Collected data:
--------
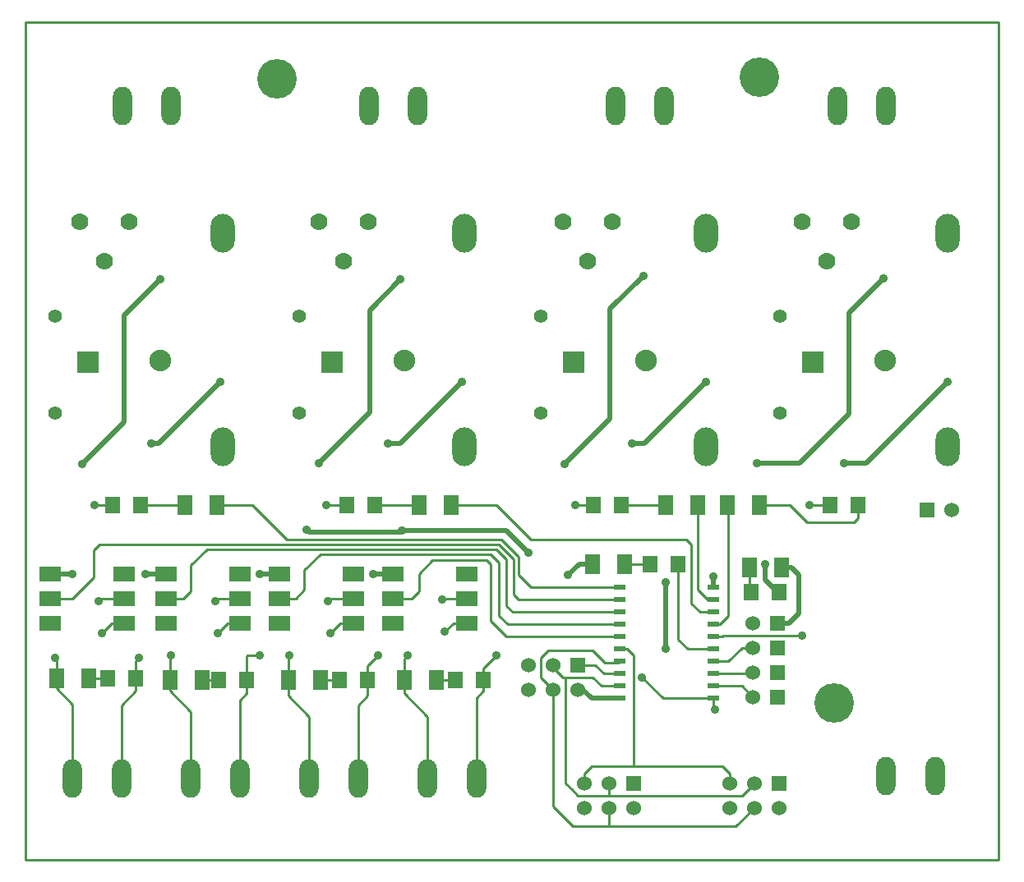
<source format=gtl>
G04 (created by PCBNEW (2011-nov-30)-testing) date jeu. 18 oct. 2012 20:37:39 CEST*
%MOIN*%
G04 Gerber Fmt 3.4, Leading zero omitted, Abs format*
%FSLAX34Y34*%
G01*
G70*
G90*
G04 APERTURE LIST*
%ADD10C,0.006*%
%ADD11C,0.01*%
%ADD12R,0.05X0.02*%
%ADD13R,0.06X0.08*%
%ADD14R,0.06X0.06*%
%ADD15C,0.06*%
%ADD16R,0.0629X0.0709*%
%ADD17C,0.055*%
%ADD18R,0.09X0.062*%
%ADD19R,0.0882X0.0882*%
%ADD20C,0.0882*%
%ADD21O,0.0984X0.1575*%
%ADD22C,0.07*%
%ADD23C,0.16*%
%ADD24O,0.078X0.156*%
%ADD25C,0.035*%
%ADD26C,0.02*%
G04 APERTURE END LIST*
G54D10*
G54D11*
X51100Y-61600D02*
X51100Y-61400D01*
X90550Y-61600D02*
X51100Y-61600D01*
X90550Y-27600D02*
X90550Y-61600D01*
X51100Y-27600D02*
X90550Y-27600D01*
X51100Y-61400D02*
X51100Y-27600D01*
G54D12*
X75200Y-50550D03*
X75200Y-51050D03*
X75200Y-51550D03*
X75200Y-52050D03*
X75200Y-52550D03*
X75200Y-53050D03*
X75200Y-53550D03*
X75200Y-54050D03*
X75200Y-54550D03*
X75200Y-55050D03*
X79000Y-55050D03*
X79000Y-54550D03*
X79000Y-54050D03*
X79000Y-53550D03*
X79000Y-53050D03*
X79000Y-52550D03*
X79000Y-52050D03*
X79000Y-51550D03*
X79000Y-51050D03*
X79000Y-50550D03*
G54D13*
X53650Y-54250D03*
X52350Y-54250D03*
X67050Y-47200D03*
X68350Y-47200D03*
X58250Y-54300D03*
X56950Y-54300D03*
X77050Y-47200D03*
X78350Y-47200D03*
X67750Y-54300D03*
X66450Y-54300D03*
X57550Y-47200D03*
X58850Y-47200D03*
X63050Y-54300D03*
X61750Y-54300D03*
X80850Y-47200D03*
X79550Y-47200D03*
X80450Y-49750D03*
X81750Y-49750D03*
G54D14*
X73500Y-53700D03*
G54D15*
X73500Y-54700D03*
X72500Y-53700D03*
X72500Y-54700D03*
X71500Y-53700D03*
X71500Y-54700D03*
G54D16*
X54641Y-47200D03*
X55759Y-47200D03*
X81659Y-50750D03*
X80541Y-50750D03*
X64141Y-47200D03*
X65259Y-47200D03*
X55559Y-54250D03*
X54441Y-54250D03*
X60059Y-54300D03*
X58941Y-54300D03*
X83741Y-47200D03*
X84859Y-47200D03*
X64959Y-54300D03*
X63841Y-54300D03*
X74141Y-47200D03*
X75259Y-47200D03*
X69659Y-54300D03*
X68541Y-54300D03*
G54D17*
X52300Y-43469D03*
X52300Y-39531D03*
X62200Y-43469D03*
X62200Y-39531D03*
X72000Y-43469D03*
X72000Y-39531D03*
X81700Y-43469D03*
X81700Y-39531D03*
G54D18*
X69000Y-52000D03*
X69000Y-51000D03*
X69000Y-50000D03*
X66000Y-50000D03*
X66000Y-51000D03*
X66000Y-52000D03*
X59800Y-52000D03*
X59800Y-51000D03*
X59800Y-50000D03*
X56800Y-50000D03*
X56800Y-51000D03*
X56800Y-52000D03*
X64400Y-52000D03*
X64400Y-51000D03*
X64400Y-50000D03*
X61400Y-50000D03*
X61400Y-51000D03*
X61400Y-52000D03*
X55100Y-52000D03*
X55100Y-51000D03*
X55100Y-50000D03*
X52100Y-50000D03*
X52100Y-51000D03*
X52100Y-52000D03*
G54D19*
X73324Y-41400D03*
G54D20*
X76276Y-41350D03*
G54D19*
X63524Y-41400D03*
G54D20*
X66476Y-41350D03*
G54D19*
X53624Y-41400D03*
G54D20*
X56576Y-41350D03*
G54D19*
X83024Y-41400D03*
G54D20*
X85976Y-41350D03*
G54D14*
X81650Y-58500D03*
G54D15*
X81650Y-59500D03*
X80650Y-58500D03*
X80650Y-59500D03*
X79650Y-58500D03*
X79650Y-59500D03*
G54D14*
X75750Y-58500D03*
G54D15*
X75750Y-59500D03*
X74750Y-58500D03*
X74750Y-59500D03*
X73750Y-58500D03*
X73750Y-59500D03*
G54D13*
X75400Y-49600D03*
X74100Y-49600D03*
G54D16*
X77559Y-49600D03*
X76441Y-49600D03*
G54D21*
X59100Y-36169D03*
X59100Y-44831D03*
X68900Y-36169D03*
X68900Y-44831D03*
X78700Y-36169D03*
X78700Y-44831D03*
X88500Y-36169D03*
X88500Y-44831D03*
G54D22*
X55300Y-35700D03*
X54300Y-37300D03*
X53300Y-35700D03*
X65000Y-35700D03*
X64000Y-37300D03*
X63000Y-35700D03*
X74900Y-35700D03*
X73900Y-37300D03*
X72900Y-35700D03*
X84600Y-35700D03*
X83600Y-37300D03*
X82600Y-35700D03*
G54D14*
X81600Y-55000D03*
G54D15*
X80600Y-55000D03*
G54D14*
X81600Y-54000D03*
G54D15*
X80600Y-54000D03*
G54D14*
X81600Y-52000D03*
G54D15*
X80600Y-52000D03*
G54D14*
X81600Y-53000D03*
G54D15*
X80600Y-53000D03*
G54D14*
X87650Y-47400D03*
G54D15*
X88650Y-47400D03*
G54D23*
X61300Y-29900D03*
X80850Y-29850D03*
X83900Y-55250D03*
G54D24*
X53010Y-58300D03*
X54980Y-58300D03*
X57810Y-58300D03*
X59780Y-58300D03*
X62610Y-58300D03*
X64580Y-58300D03*
X67410Y-58300D03*
X69380Y-58300D03*
X86010Y-58200D03*
X87980Y-58200D03*
X85990Y-31000D03*
X84020Y-31000D03*
X76990Y-31000D03*
X75020Y-31000D03*
X66990Y-31000D03*
X65020Y-31000D03*
X56990Y-31000D03*
X55020Y-31000D03*
G54D25*
X81100Y-49600D03*
X77050Y-53050D03*
X77050Y-50350D03*
X71500Y-49150D03*
X66350Y-48250D03*
X62500Y-48200D03*
X59000Y-42200D03*
X56200Y-44700D03*
X53400Y-45550D03*
X56550Y-38050D03*
X68800Y-42200D03*
X65800Y-44700D03*
X63000Y-45500D03*
X66300Y-38050D03*
X78700Y-42200D03*
X75700Y-44700D03*
X72950Y-45550D03*
X76150Y-37900D03*
X88500Y-42200D03*
X84300Y-45500D03*
X80750Y-45500D03*
X85900Y-38000D03*
X55700Y-53400D03*
X60600Y-53300D03*
X65400Y-53300D03*
X70200Y-53300D03*
X79050Y-55500D03*
X76100Y-54200D03*
X82600Y-52500D03*
X73100Y-50050D03*
X65200Y-50000D03*
X60600Y-50000D03*
X55950Y-50000D03*
X53000Y-50000D03*
X79000Y-50100D03*
X73400Y-47200D03*
X82900Y-47200D03*
X63300Y-47200D03*
X54200Y-52400D03*
X53900Y-47200D03*
X68100Y-52350D03*
X68000Y-51050D03*
X63450Y-52400D03*
X63350Y-51100D03*
X54050Y-51100D03*
X58900Y-52400D03*
X58800Y-51100D03*
X57000Y-53300D03*
X52300Y-53400D03*
X61800Y-53300D03*
X66600Y-53300D03*
G54D26*
X81659Y-50750D02*
X81600Y-50750D01*
X81100Y-50250D02*
X81600Y-50750D01*
X81100Y-50250D02*
X81100Y-49600D01*
X77050Y-50350D02*
X77050Y-53050D01*
X70600Y-48250D02*
X71500Y-49150D01*
X70600Y-48250D02*
X66350Y-48250D01*
X66350Y-48250D02*
X66400Y-48300D01*
X62500Y-48200D02*
X62600Y-48300D01*
X62600Y-48300D02*
X66400Y-48300D01*
X73500Y-54700D02*
X73700Y-54700D01*
X74050Y-55050D02*
X74200Y-55050D01*
X74200Y-55050D02*
X74300Y-55050D01*
X74300Y-55050D02*
X75200Y-55050D01*
X73700Y-54700D02*
X74050Y-55050D01*
G54D11*
X75750Y-57800D02*
X75750Y-53600D01*
X75750Y-53600D02*
X75750Y-53300D01*
X75500Y-53050D02*
X75750Y-53300D01*
X75500Y-53050D02*
X75200Y-53050D01*
X73750Y-58500D02*
X73750Y-58100D01*
X79650Y-58100D02*
X79650Y-58500D01*
X79350Y-57800D02*
X79650Y-58100D01*
X74050Y-57800D02*
X75750Y-57800D01*
X75750Y-57800D02*
X76000Y-57800D01*
X76000Y-57800D02*
X79350Y-57800D01*
X73750Y-58100D02*
X74050Y-57800D01*
X79000Y-54550D02*
X80150Y-54550D01*
X80150Y-54550D02*
X80600Y-55000D01*
X79000Y-54050D02*
X80550Y-54050D01*
X80550Y-54050D02*
X80600Y-54000D01*
X79000Y-53550D02*
X79600Y-53550D01*
X80150Y-53000D02*
X80600Y-53000D01*
X79600Y-53550D02*
X80150Y-53000D01*
X60300Y-47200D02*
X61600Y-48500D01*
X58850Y-47200D02*
X60300Y-47200D01*
X71600Y-50550D02*
X75200Y-50550D01*
X71102Y-50052D02*
X71600Y-50550D01*
X71102Y-49302D02*
X71102Y-50052D01*
X70394Y-48594D02*
X71102Y-49302D01*
X61700Y-48594D02*
X70394Y-48594D01*
X61606Y-48500D02*
X61700Y-48594D01*
X61600Y-48500D02*
X61606Y-48500D01*
X68350Y-47200D02*
X70200Y-47200D01*
X71600Y-48600D02*
X72800Y-48600D01*
X70200Y-47200D02*
X71600Y-48600D01*
X79000Y-51550D02*
X78450Y-51550D01*
X77900Y-48600D02*
X72800Y-48600D01*
X72800Y-48600D02*
X72700Y-48600D01*
X78100Y-48800D02*
X77900Y-48600D01*
X78100Y-51200D02*
X78100Y-48800D01*
X78450Y-51550D02*
X78100Y-51200D01*
X79000Y-51050D02*
X78750Y-51050D01*
X78350Y-50650D02*
X78350Y-47200D01*
X78750Y-51050D02*
X78350Y-50650D01*
X79000Y-52050D02*
X79250Y-52050D01*
X79600Y-47250D02*
X79550Y-47200D01*
X79600Y-51700D02*
X79600Y-47250D01*
X79250Y-52050D02*
X79600Y-51700D01*
G54D26*
X59000Y-42200D02*
X56500Y-44700D01*
X56500Y-44700D02*
X56200Y-44700D01*
X55100Y-43850D02*
X53400Y-45550D01*
X55100Y-39500D02*
X55100Y-43850D01*
X56550Y-38050D02*
X55100Y-39500D01*
X68800Y-42200D02*
X66300Y-44700D01*
X66300Y-44700D02*
X65800Y-44700D01*
X65050Y-43450D02*
X63000Y-45500D01*
X65050Y-39300D02*
X65050Y-43450D01*
X66300Y-38050D02*
X65050Y-39300D01*
X78700Y-42200D02*
X76200Y-44700D01*
X76200Y-44700D02*
X75700Y-44700D01*
X74800Y-43700D02*
X72950Y-45550D01*
X74800Y-39250D02*
X74800Y-43700D01*
X76150Y-37900D02*
X74800Y-39250D01*
X88500Y-42200D02*
X85200Y-45500D01*
X85200Y-45500D02*
X84300Y-45500D01*
X82500Y-45500D02*
X80750Y-45500D01*
X84500Y-43500D02*
X82500Y-45500D01*
X84500Y-39400D02*
X84500Y-43500D01*
X85900Y-38000D02*
X84500Y-39400D01*
G54D11*
X54104Y-48796D02*
X53850Y-49050D01*
X71100Y-51050D02*
X70900Y-50850D01*
X70900Y-50850D02*
X70900Y-49400D01*
X70900Y-49400D02*
X70296Y-48796D01*
X70296Y-48796D02*
X54104Y-48796D01*
X75200Y-51050D02*
X71100Y-51050D01*
X53000Y-51000D02*
X52100Y-51000D01*
X53850Y-50150D02*
X53000Y-51000D01*
X53850Y-49050D02*
X53850Y-50150D01*
X52700Y-51000D02*
X52100Y-51000D01*
X75200Y-51550D02*
X70850Y-51550D01*
X57500Y-51000D02*
X56800Y-51000D01*
X57800Y-50700D02*
X57500Y-51000D01*
X57800Y-49650D02*
X57800Y-50700D01*
X58452Y-48998D02*
X57800Y-49650D01*
X70198Y-48998D02*
X58452Y-48998D01*
X70600Y-49400D02*
X70198Y-48998D01*
X70600Y-51300D02*
X70600Y-49400D01*
X70850Y-51550D02*
X70600Y-51300D01*
X75200Y-52050D02*
X70650Y-52050D01*
X62050Y-51000D02*
X61400Y-51000D01*
X62400Y-50650D02*
X62050Y-51000D01*
X62400Y-49850D02*
X62400Y-50650D01*
X63050Y-49200D02*
X62400Y-49850D01*
X69950Y-49200D02*
X63050Y-49200D01*
X70300Y-49550D02*
X69950Y-49200D01*
X70300Y-51700D02*
X70300Y-49550D01*
X70650Y-52050D02*
X70300Y-51700D01*
X75200Y-52550D02*
X70600Y-52550D01*
X66750Y-51000D02*
X66000Y-51000D01*
X67050Y-50700D02*
X66750Y-51000D01*
X67050Y-50000D02*
X67050Y-50700D01*
X67600Y-49450D02*
X67050Y-50000D01*
X69800Y-49450D02*
X67600Y-49450D01*
X69950Y-49600D02*
X69800Y-49450D01*
X69950Y-51900D02*
X69950Y-49600D01*
X70600Y-52550D02*
X69950Y-51900D01*
X55559Y-53541D02*
X55559Y-54250D01*
X55700Y-53400D02*
X55559Y-53541D01*
X54980Y-58300D02*
X54980Y-55320D01*
X55559Y-54741D02*
X55559Y-54250D01*
X54980Y-55320D02*
X55559Y-54741D01*
X60059Y-53341D02*
X60059Y-54300D01*
X60100Y-53300D02*
X60059Y-53341D01*
X60600Y-53300D02*
X60100Y-53300D01*
X59780Y-58300D02*
X59780Y-55120D01*
X60059Y-54841D02*
X60059Y-54300D01*
X59780Y-55120D02*
X60059Y-54841D01*
X64959Y-53741D02*
X64959Y-54300D01*
X65400Y-53300D02*
X64959Y-53741D01*
X64580Y-58300D02*
X64580Y-55320D01*
X64959Y-54941D02*
X64959Y-54300D01*
X64580Y-55320D02*
X64959Y-54941D01*
X69659Y-53841D02*
X69659Y-54300D01*
X70200Y-53300D02*
X69659Y-53841D01*
X69380Y-58300D02*
X69380Y-55020D01*
X69659Y-54741D02*
X69659Y-54300D01*
X69380Y-55020D02*
X69659Y-54741D01*
X77559Y-49600D02*
X77559Y-52659D01*
X77950Y-53050D02*
X79000Y-53050D01*
X77559Y-52659D02*
X77950Y-53050D01*
X73500Y-53700D02*
X74200Y-53700D01*
X74550Y-54050D02*
X75200Y-54050D01*
X74200Y-53700D02*
X74550Y-54050D01*
X72500Y-54700D02*
X72500Y-59450D01*
X72750Y-59700D02*
X73300Y-60250D01*
X73300Y-60250D02*
X74750Y-60250D01*
X72500Y-59450D02*
X72750Y-59700D01*
X74750Y-60250D02*
X74750Y-59500D01*
X79900Y-60250D02*
X80650Y-59500D01*
X74750Y-60250D02*
X79900Y-60250D01*
X72500Y-54700D02*
X72000Y-54200D01*
X72000Y-54200D02*
X72000Y-53400D01*
X72000Y-53400D02*
X72300Y-53100D01*
X72300Y-53100D02*
X74100Y-53100D01*
X74100Y-53100D02*
X74600Y-53600D01*
X74600Y-53600D02*
X75150Y-53600D01*
X75150Y-53600D02*
X75200Y-53550D01*
X79000Y-55450D02*
X79000Y-55050D01*
X79050Y-55500D02*
X79000Y-55450D01*
X76950Y-55050D02*
X79000Y-55050D01*
X76100Y-54200D02*
X76950Y-55050D01*
X73000Y-54500D02*
X73000Y-58500D01*
X73500Y-59000D02*
X74250Y-59000D01*
X73250Y-58750D02*
X73500Y-59000D01*
X74750Y-59000D02*
X74250Y-59000D01*
X73000Y-54500D02*
X73000Y-54200D01*
X73000Y-58500D02*
X73250Y-58750D01*
X74750Y-59000D02*
X74750Y-58500D01*
X74750Y-59000D02*
X80150Y-59000D01*
X80150Y-59000D02*
X80650Y-58500D01*
X72500Y-53700D02*
X72500Y-53800D01*
X72900Y-54200D02*
X73000Y-54200D01*
X72500Y-53800D02*
X72900Y-54200D01*
X74450Y-54550D02*
X75200Y-54550D01*
X74100Y-54200D02*
X74450Y-54550D01*
X73000Y-54200D02*
X74100Y-54200D01*
X79400Y-52500D02*
X82600Y-52500D01*
X79350Y-52550D02*
X79400Y-52500D01*
X79350Y-52550D02*
X79000Y-52550D01*
G54D26*
X81750Y-49750D02*
X82150Y-49750D01*
X82050Y-52000D02*
X81600Y-52000D01*
X82450Y-51600D02*
X82050Y-52000D01*
X82450Y-50050D02*
X82450Y-51600D01*
X82150Y-49750D02*
X82450Y-50050D01*
X73550Y-49600D02*
X74100Y-49600D01*
X73100Y-50050D02*
X73550Y-49600D01*
X65200Y-50000D02*
X66000Y-50000D01*
X60600Y-50000D02*
X61400Y-50000D01*
X52100Y-50000D02*
X53000Y-50000D01*
X55950Y-50000D02*
X56800Y-50000D01*
X79000Y-50550D02*
X79000Y-50100D01*
G54D11*
X73400Y-47200D02*
X74141Y-47200D01*
X82900Y-47200D02*
X83741Y-47200D01*
X63300Y-47200D02*
X64141Y-47200D01*
X75400Y-49600D02*
X76441Y-49600D01*
X55100Y-52000D02*
X54600Y-52000D01*
X54600Y-52000D02*
X54200Y-52400D01*
X53900Y-47200D02*
X54641Y-47200D01*
X69000Y-52000D02*
X68450Y-52000D01*
X68450Y-52000D02*
X68100Y-52350D01*
X68050Y-51000D02*
X69000Y-51000D01*
X68000Y-51050D02*
X68050Y-51000D01*
X64400Y-52000D02*
X63850Y-52000D01*
X63850Y-52000D02*
X63450Y-52400D01*
X63450Y-51000D02*
X64400Y-51000D01*
X63350Y-51100D02*
X63450Y-51000D01*
X54050Y-51100D02*
X54150Y-51000D01*
X54150Y-51000D02*
X55100Y-51000D01*
X59800Y-52000D02*
X59300Y-52000D01*
X59300Y-52000D02*
X58900Y-52400D01*
X58900Y-51000D02*
X59800Y-51000D01*
X58800Y-51100D02*
X58900Y-51000D01*
X58250Y-54300D02*
X58941Y-54300D01*
X57810Y-58300D02*
X57810Y-55610D01*
X56950Y-54750D02*
X56950Y-54300D01*
X57810Y-55610D02*
X56950Y-54750D01*
X57000Y-53300D02*
X56950Y-53350D01*
X56950Y-53350D02*
X56950Y-54300D01*
X53650Y-54250D02*
X54441Y-54250D01*
X53010Y-58300D02*
X53010Y-55310D01*
X52350Y-54650D02*
X52350Y-54250D01*
X53010Y-55310D02*
X52350Y-54650D01*
X52300Y-53400D02*
X52350Y-53450D01*
X52350Y-53450D02*
X52350Y-54250D01*
X55759Y-47200D02*
X57550Y-47200D01*
X80450Y-49750D02*
X80450Y-50659D01*
X80450Y-50659D02*
X80541Y-50750D01*
X68541Y-54300D02*
X67750Y-54300D01*
X63050Y-54300D02*
X63841Y-54300D01*
X62610Y-58300D02*
X62610Y-55810D01*
X61750Y-54950D02*
X61750Y-54300D01*
X62610Y-55810D02*
X61750Y-54950D01*
X61800Y-53300D02*
X61750Y-53350D01*
X61750Y-53350D02*
X61750Y-54300D01*
X67410Y-58300D02*
X67410Y-55810D01*
X66450Y-54850D02*
X66450Y-54300D01*
X67410Y-55810D02*
X66450Y-54850D01*
X66600Y-53300D02*
X66450Y-53450D01*
X66450Y-53450D02*
X66450Y-54300D01*
X75259Y-47200D02*
X77050Y-47200D01*
X65259Y-47200D02*
X67050Y-47200D01*
X80850Y-47200D02*
X82100Y-47200D01*
X84859Y-47741D02*
X84859Y-47200D01*
X84700Y-47900D02*
X84859Y-47741D01*
X82800Y-47900D02*
X84700Y-47900D01*
X82100Y-47200D02*
X82800Y-47900D01*
M02*

</source>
--------
■ Task requirements
Your answer should consist solely of the lines above from the line with "X52350Y-53450D02*" to the line with "X66450Y-54850D02*", both included, reproduced exactly.

■ Expected answer
X52350Y-53450D02*
X52350Y-54250D01*
X55759Y-47200D02*
X57550Y-47200D01*
X80450Y-49750D02*
X80450Y-50659D01*
X80450Y-50659D02*
X80541Y-50750D01*
X68541Y-54300D02*
X67750Y-54300D01*
X63050Y-54300D02*
X63841Y-54300D01*
X62610Y-58300D02*
X62610Y-55810D01*
X61750Y-54950D02*
X61750Y-54300D01*
X62610Y-55810D02*
X61750Y-54950D01*
X61800Y-53300D02*
X61750Y-53350D01*
X61750Y-53350D02*
X61750Y-54300D01*
X67410Y-58300D02*
X67410Y-55810D01*
X66450Y-54850D02*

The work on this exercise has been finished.